Il consiglio della Bce che si è riunito a Vienna il 2 giugno ha registrato incoraggianti progressi dell’economia, ma la crescita è lenta e l’inflazione di poco superiore a zero. Dunque, i tassi di interesse resteranno bassi a lungo. “Così la gente ritira i depositi dalle banche”, ha detto un giornalista tedesco rimbeccato da Draghi: “Non abbiamo nessuna prova che ciò stia accadendo, negli Stati Uniti gli interessi sono a zero da 7-8 anni, noi abbiamo cominciato solo nel novembre 2011”.

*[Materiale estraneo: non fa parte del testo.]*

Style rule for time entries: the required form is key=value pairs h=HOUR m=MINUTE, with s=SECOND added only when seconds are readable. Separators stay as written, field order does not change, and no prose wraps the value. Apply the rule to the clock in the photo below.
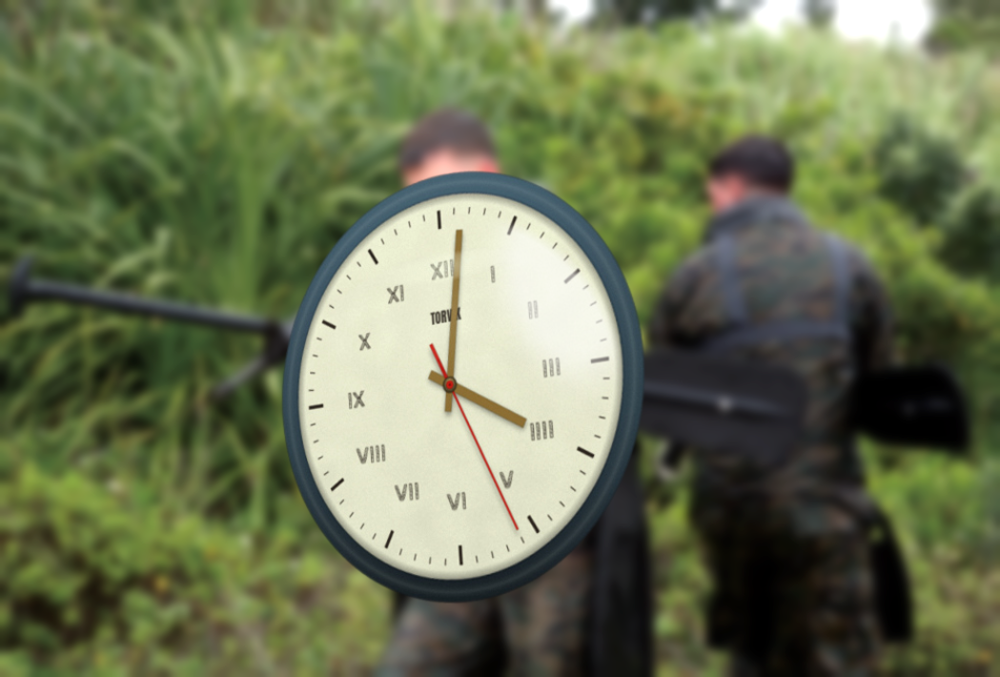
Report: h=4 m=1 s=26
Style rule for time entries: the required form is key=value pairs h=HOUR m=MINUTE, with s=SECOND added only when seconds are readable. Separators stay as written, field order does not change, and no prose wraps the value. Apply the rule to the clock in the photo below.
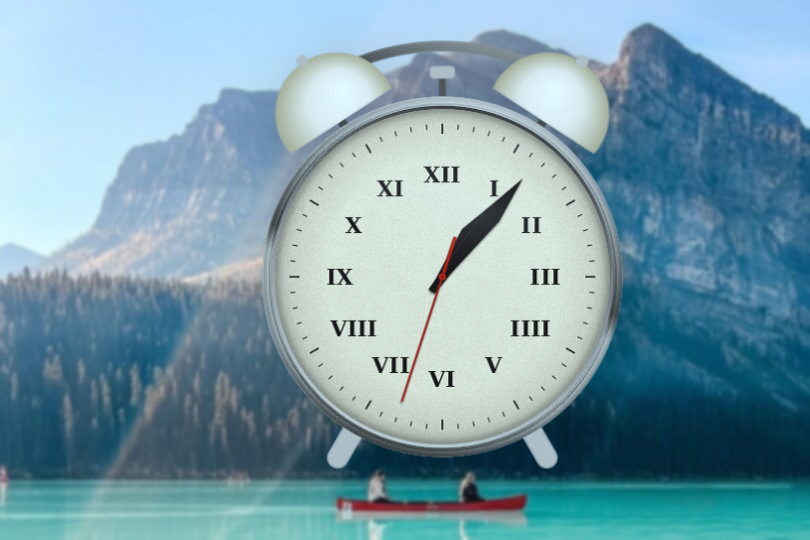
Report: h=1 m=6 s=33
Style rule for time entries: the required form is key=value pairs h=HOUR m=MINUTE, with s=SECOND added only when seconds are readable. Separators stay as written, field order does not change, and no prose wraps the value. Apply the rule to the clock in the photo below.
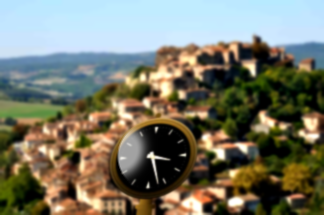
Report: h=3 m=27
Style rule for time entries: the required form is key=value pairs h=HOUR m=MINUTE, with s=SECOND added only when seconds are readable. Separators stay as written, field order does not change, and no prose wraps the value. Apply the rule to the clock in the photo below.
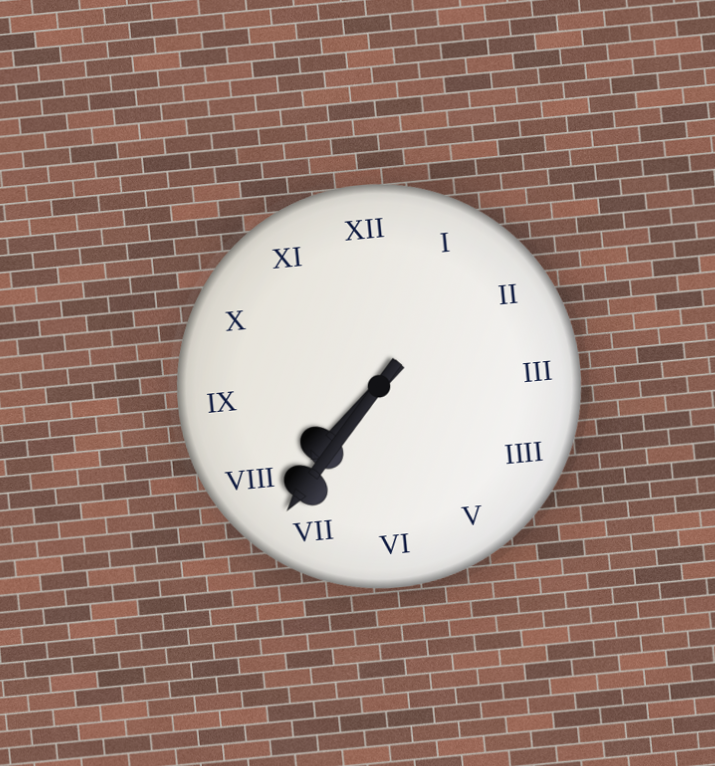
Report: h=7 m=37
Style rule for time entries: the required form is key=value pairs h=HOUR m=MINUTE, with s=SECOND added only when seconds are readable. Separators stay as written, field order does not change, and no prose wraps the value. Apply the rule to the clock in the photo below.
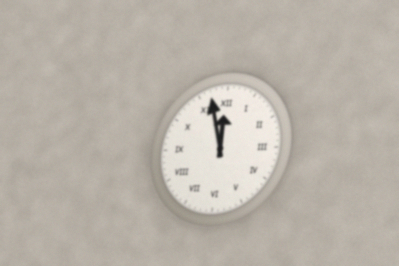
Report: h=11 m=57
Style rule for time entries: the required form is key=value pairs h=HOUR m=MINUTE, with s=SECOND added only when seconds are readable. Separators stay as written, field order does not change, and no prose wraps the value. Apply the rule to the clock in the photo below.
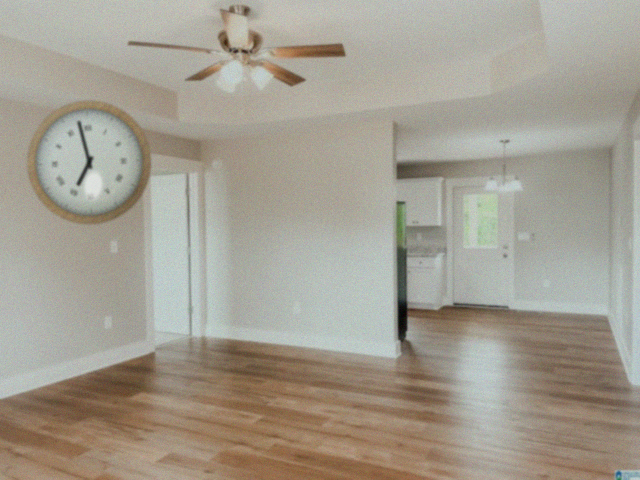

Draghi non molla, è un vero Drache (il drago in tedesco). Anzi rilancia: “Le nostre misure funzionano. Da questo mese partirà un nuovo acquisto di titoli delle imprese. Ma siamo pronti a fare ancora di più per realizzare il nostro mandato. Sono i governi a non aver fatto abbastanza. Se le riforme strutturali fossero andate più avanti, anche la politica monetaria sarebbe più efficace”. La sfida è aperta, e una cosa è certa: l’economista italiano cresciuto dai gesuiti e forgiato tra Roma e Cambridge (Massachusetts) non getta la spugna. Anzi, come ha fatto capire chiaramente anche giovedì, alza la guardia e prepara l’uppercut.